Rapper Aliso Black Breathes Fire at the Doll Hut
Aliso Black The Doll Hut 10/30/15
Last Friday night, the Doll Hut caught fire. Luckily, all the heat was strictly lyrical. When OC's designated punk rock dive bar chose to go off script and host a hip-hop show featuring a certified Juice County dragon like Aliso Black, we expected his bars to burn. The night before Halloween brought in a small but sturdy crew of hip-hop heads that turned up to vibe out with the Costa Mesa emcee in honor of his latest EP Little Fever.
What we got was something more akin to what a hip-hop show should be when you take away the fancy venue, the spotlight, the VIP section and swaths of fickle blog rap fans who are with you one day and gone the next. It was about real friends, cheap beer, and blunts in the parking lot. In this world, true credibility means kicking your first 16 bars acapella to open your set so people know before the beat drops that's there's true passion and your pen game. Opening acts--including the fresh, Frank Ocean-esque rhymes and R&B crooning from emcee Dave Allen and the trap boss swagger of Kevin Parx--set the tone for the night, each displaying their own creative takes on lyricism. It was almost midnight when when the headliner took the stage.

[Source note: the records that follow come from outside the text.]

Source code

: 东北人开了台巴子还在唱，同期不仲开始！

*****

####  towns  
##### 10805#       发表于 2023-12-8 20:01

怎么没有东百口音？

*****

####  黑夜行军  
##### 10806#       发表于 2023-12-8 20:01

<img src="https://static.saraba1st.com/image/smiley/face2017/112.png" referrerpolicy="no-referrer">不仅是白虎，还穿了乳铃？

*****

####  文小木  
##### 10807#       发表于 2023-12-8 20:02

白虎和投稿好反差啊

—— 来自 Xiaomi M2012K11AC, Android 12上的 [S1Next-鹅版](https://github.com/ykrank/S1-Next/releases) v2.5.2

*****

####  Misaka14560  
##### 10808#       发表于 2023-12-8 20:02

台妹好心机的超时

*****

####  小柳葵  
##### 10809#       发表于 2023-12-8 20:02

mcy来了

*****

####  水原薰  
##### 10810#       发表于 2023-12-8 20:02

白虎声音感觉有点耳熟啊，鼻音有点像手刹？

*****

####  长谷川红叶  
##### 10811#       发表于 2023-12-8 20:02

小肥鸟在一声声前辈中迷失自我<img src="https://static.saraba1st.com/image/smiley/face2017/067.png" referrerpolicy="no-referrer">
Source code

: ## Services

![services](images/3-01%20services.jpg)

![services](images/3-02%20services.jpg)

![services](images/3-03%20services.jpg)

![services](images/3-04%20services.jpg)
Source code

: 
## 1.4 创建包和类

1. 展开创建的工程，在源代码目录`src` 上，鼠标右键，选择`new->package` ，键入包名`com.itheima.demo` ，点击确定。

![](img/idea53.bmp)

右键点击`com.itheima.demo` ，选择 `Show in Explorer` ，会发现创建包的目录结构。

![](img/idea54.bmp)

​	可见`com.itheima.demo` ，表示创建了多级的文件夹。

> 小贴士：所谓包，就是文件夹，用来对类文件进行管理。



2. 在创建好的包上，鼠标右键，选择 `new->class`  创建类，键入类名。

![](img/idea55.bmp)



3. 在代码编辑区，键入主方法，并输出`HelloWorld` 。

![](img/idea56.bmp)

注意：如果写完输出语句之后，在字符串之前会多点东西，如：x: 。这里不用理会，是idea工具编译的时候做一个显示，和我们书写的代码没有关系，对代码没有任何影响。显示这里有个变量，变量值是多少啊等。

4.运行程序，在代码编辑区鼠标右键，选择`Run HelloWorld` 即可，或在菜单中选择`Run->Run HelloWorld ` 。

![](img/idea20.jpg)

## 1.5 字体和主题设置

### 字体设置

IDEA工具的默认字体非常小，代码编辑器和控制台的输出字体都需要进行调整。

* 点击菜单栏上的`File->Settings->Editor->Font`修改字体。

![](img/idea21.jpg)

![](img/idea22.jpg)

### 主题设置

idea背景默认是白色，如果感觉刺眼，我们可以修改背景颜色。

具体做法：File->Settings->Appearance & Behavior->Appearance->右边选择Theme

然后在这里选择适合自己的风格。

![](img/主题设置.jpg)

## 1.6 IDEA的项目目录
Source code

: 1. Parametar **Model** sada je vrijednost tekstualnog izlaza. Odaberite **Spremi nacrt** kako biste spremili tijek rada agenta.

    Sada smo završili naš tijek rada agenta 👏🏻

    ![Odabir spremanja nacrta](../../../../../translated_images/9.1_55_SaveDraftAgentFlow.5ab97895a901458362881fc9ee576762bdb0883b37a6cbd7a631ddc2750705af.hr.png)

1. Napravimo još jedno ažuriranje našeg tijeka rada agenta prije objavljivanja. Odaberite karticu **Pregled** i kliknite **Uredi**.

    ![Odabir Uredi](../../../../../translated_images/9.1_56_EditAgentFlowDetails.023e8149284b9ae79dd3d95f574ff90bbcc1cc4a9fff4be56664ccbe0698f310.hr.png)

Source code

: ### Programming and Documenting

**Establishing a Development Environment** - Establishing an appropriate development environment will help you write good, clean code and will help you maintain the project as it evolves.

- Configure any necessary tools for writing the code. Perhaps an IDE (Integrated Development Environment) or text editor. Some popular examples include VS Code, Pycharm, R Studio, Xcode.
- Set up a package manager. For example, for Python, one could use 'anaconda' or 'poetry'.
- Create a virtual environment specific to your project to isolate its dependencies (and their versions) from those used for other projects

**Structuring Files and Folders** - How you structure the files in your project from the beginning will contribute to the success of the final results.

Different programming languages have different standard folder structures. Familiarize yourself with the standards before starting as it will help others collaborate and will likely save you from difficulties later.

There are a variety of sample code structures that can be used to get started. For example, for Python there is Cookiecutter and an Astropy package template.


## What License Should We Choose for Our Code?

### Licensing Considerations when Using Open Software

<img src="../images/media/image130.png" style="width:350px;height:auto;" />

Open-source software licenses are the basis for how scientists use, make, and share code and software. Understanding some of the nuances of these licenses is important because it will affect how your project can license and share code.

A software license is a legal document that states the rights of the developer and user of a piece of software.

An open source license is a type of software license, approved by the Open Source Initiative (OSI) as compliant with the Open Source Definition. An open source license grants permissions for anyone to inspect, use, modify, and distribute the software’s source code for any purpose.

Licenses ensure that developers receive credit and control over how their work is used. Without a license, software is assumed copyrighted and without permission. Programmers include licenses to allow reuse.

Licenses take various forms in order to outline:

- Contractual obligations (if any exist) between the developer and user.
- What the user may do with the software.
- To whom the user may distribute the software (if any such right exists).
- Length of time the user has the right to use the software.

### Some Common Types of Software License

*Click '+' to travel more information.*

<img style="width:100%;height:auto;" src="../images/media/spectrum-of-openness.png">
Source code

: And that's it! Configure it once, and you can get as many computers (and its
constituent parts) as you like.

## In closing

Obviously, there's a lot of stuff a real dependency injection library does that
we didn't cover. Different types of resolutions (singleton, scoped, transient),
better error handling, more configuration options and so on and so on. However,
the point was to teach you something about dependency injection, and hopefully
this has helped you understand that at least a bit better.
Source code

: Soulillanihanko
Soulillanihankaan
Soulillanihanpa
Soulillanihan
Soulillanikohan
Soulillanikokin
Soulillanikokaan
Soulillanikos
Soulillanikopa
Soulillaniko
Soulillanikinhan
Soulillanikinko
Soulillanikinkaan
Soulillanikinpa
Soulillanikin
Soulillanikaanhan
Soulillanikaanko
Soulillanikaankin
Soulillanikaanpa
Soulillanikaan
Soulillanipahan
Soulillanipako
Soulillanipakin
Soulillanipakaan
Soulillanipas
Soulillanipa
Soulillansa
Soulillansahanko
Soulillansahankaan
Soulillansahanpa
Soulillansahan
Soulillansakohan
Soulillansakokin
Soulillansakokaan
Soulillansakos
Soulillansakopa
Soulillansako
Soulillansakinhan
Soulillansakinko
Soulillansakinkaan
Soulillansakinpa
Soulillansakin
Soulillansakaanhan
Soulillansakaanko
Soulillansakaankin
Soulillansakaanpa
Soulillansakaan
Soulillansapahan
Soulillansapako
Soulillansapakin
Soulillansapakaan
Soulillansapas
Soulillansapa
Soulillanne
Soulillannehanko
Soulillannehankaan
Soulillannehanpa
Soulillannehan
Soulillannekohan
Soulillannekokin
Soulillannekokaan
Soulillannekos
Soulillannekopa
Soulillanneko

Pulling the mic close to his two front teeth, capped with a pair of glinting, gold fronts, Aliso's rhymes illustrated his trials as a lifelong hustler. Even the title of his latest recording is based a standard term in a craps game, where rolling a five is referred to as a little fever. "I called it Little Fever cuz there's five tracks on there, everybody knows a little fever if you're swift with the dice, five I'm nice," he said to the crowd before launching into the EP's first song, "Bellicose."
There was also little doubt of Aliso's skills as he ripped through his set, throwing some extra dirt on his vocals as heads bobbed to beats by OC producer Phaizrok, DJ'ed by Prime Meridian. As he paced around the stage, a white towel dangling on his head under a baseball cap, the weight of his rhymes matched his husky 6'3 frame. Every bar seemed based in fact and every hook had a story to tell. The jaw-grinding frustration in Aliso's voice on "Hard Cheese" sounded representative of a guy who has paid his dues in OC's hip-hop scene for years, though others have continuously come and gone. But in Aliso's world, the idea of fame doesn't hold much appeal if it's going to be just another word for conforming to current hip-hop radio. He'd rather rap about getting stranded in Venice Beach for 10 days, a true story apparently.
"I went to Venice and got captivated with all the weird shit, I was on acid and all types of shit and my family had to come get me. I wrote a song about that shit," he said before spitting the woozy weirdness of "10th Day At Venice." But for a guy who laughs and shows off those gold teeth as much as Aliso does, no set is really complete unless he uses his underground tools as an emcee to bring us something uplifting, which was the ethos behind his last and strongest joints of the night--the bouncy, low-rider jam "Citrus Money" and the lead track on Little Fever called "Blue Grits."
"Somebody told me that you can't always dwell in the negative, sometimes when shit is fucked up, you gotta just talk good shit into existence," he said. "So [Blue Grits] was kinda like that to me."
He rapped good shit into existence for the crowd as the verses slapped in unison with the gangsta melange of 808s and horns that knocked around the walls of the Hut as the late night audience whooped and hollered in between lyrics that bragged of a brighter future for a rapper ready to thrive outside the local grind. For now, since it appears he's run out of hip-hop spots to kill, there's a good chance you might see him at another punk rock venue near you as his Little Fever starts to spread.